Mme Antila à la tête de Kela
Helsingin Sanomat relève qu’Outi Antila, actuelle directrice au ministère des Affaires sociales et de la Santé, a été élue nouvelle directrice générale de l’Office national des assurances sociales Kela à partir du 1er janvier 2020, en remplacement d’Elli Aaltonen qui prend sa retraite.
Mme Antila a été choisie après un vote par les délégués de Kela (représentant les partis politiques représentés au parlement) par 8 voix contre 4. Selon les informations du quotidien, les délégués du Centre, du Rassemblement national, des Vrais Finlandais et des Verts ont voté en faveur de Mme Antila et les délégués du PSD et de l’Alliance des gauches en faveur de la candidate social-démocrate Hanna Tainio.

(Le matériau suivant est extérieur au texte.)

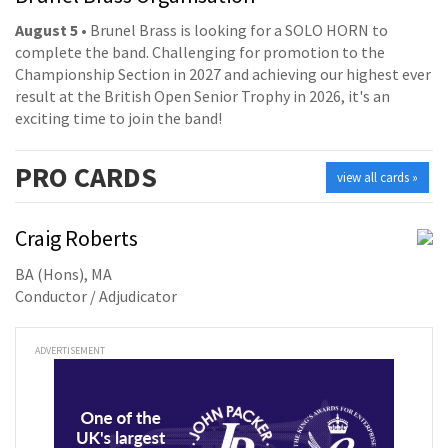
August 5
• Brunel Brass is looking for a SOLO HORN to
complete the band. Challenging for promotion to the
Championship Section in 2027 and achieving our highest ever
result at the British Open Senior Trophy in 2026, it's an
exciting time to join the band!
PRO
CARDS
view all cards »
Craig Roberts
BA (Hons), MA
Conductor / Adjudicator
ADVERTISEMENT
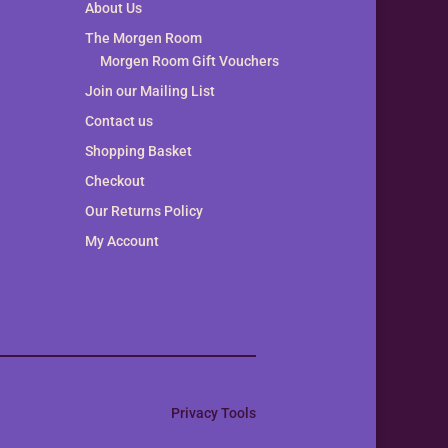
About Us
The Morgen Room
Morgen Room Gift Vouchers
Join our Mailing List
Contact us
Shopping Basket
Checkout
Our Returns Policy
My Account
Privacy Tools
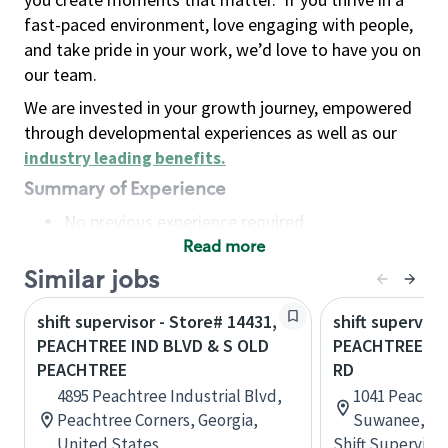
fast-paced environment, love engaging with people,
and take pride in your work, we’d love to have you on
our team.
We are invested in your growth journey, empowered
through developmental experiences as well as our
industry leading benefits
.
Summary of Experience
No previous experience required
Read more
Basic Qualifications
Maintain regular and consistent attendance and
Similar jobs
punctuality, with or without reasonable
shift supervisor - Store# 14431,
shift superviso
accommodation
PEACHTREE IND BLVD & S OLD
PEACHTREE IN
Available to work flexible hours that may
PEACHTREE
RD
include early mornings, evenings, weekends,
4895 Peachtree Industrial Blvd,
1041 Peachtre
nights and/or holidays
Peachtree Corners, Georgia,
Suwanee, Geo
Meet store operating policies and standards,
United States
Shift Supervisor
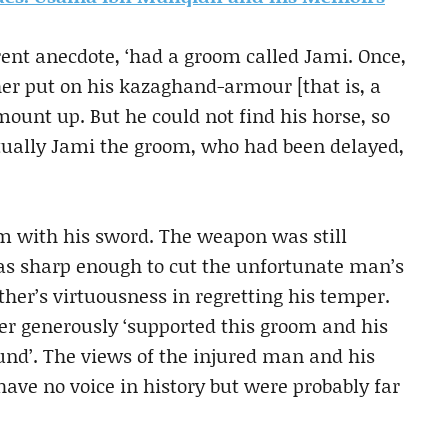
rent anecdote, ‘had a groom called Jami. Once,
er put on his kazaghand-armour [that is, a
mount up. But he could not find his horse, so
ntually Jami the groom, who had been delayed,
m with his sword. The weapon was still
 was sharp enough to cut the unfortunate man’s
her’s virtuousness in regretting his temper.
r generously ‘supported this groom and his
und’. The views of the injured man and his
have no voice in history but were probably far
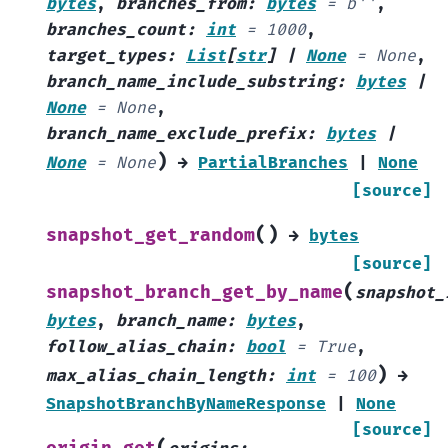
bytes
,
branches_from
:
bytes
=
b''
,
branches_count
:
int
=
1000
,
target_types
:
List
[
str
]
|
None
=
None
,
branch_name_include_substring
:
bytes
|
None
=
None
,
branch_name_exclude_prefix
:
bytes
|
)
None
=
None
→
PartialBranches
|
None
[source]
(
)
snapshot_get_random
→
bytes
[source]
(
snapshot_branch_get_by_name
snapshot_
bytes
,
branch_name
:
bytes
,
follow_alias_chain
:
bool
=
True
,
)
max_alias_chain_length
:
int
=
100
→
SnapshotBranchByNameResponse
|
None
[source]
(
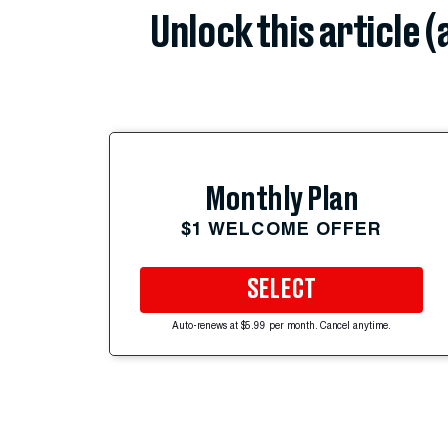
Unlock this article 
Monthly Plan
$1 WELCOME OFFER
SELECT
Auto-renews at $5.99 per month. Cancel anytime.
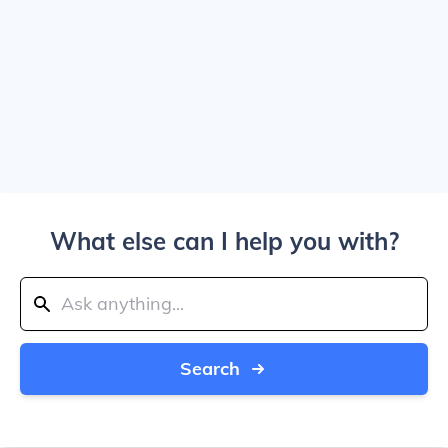
What else can I help you with?
Search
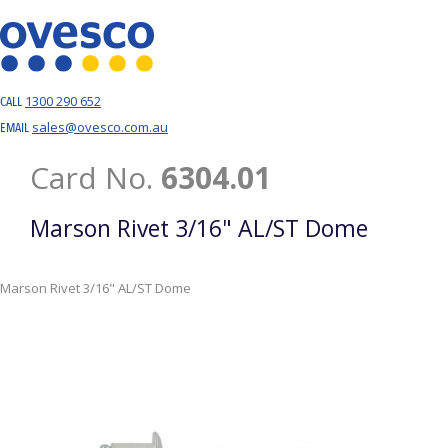
1300 290 652
CALL
sales@ovesco.com.au
EMAIL
Card No.
6304.01
Marson Rivet 3/16" AL/ST Dome
Marson Rivet 3/16" AL/ST Dome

Le bureau de Kela avait proposé au vote deux candidats, Mme Tainio et le professeur Lasse Lehtinen. Mme Antila a été proposée directement par les délégués.
Le vote a été historique, vu que depuis les années 1950 le poste de directeur général a toujours été occupé par un centriste. Le quotidien estime toutefois que le Centre a eu un rôle actif dans la nomination surprenante de Mme Antila.
Mme Antila aura notamment la lourde mission de préparer la réforme des assurances sociales qui est un des objectifs du programme gouvernemental.
HS/A8

Industrie papetière

La fermeture d’une machine à papier à Rauma engendre la disparition de 179 emplois
Le groupe bois-papier UPM a terminé les négociations concernant le plan social dans son usine de Rauma.
Conformément à son annonce en septembre, le groupe arrêtera une de ses trois machines à papier ce qui signifiera la disparition de 179 emplois, dont 159 concernent des personnes en contrats à durée indéterminée.
La capacité de l’usine de Rauma diminuera de 265 000 tonnes annuellement.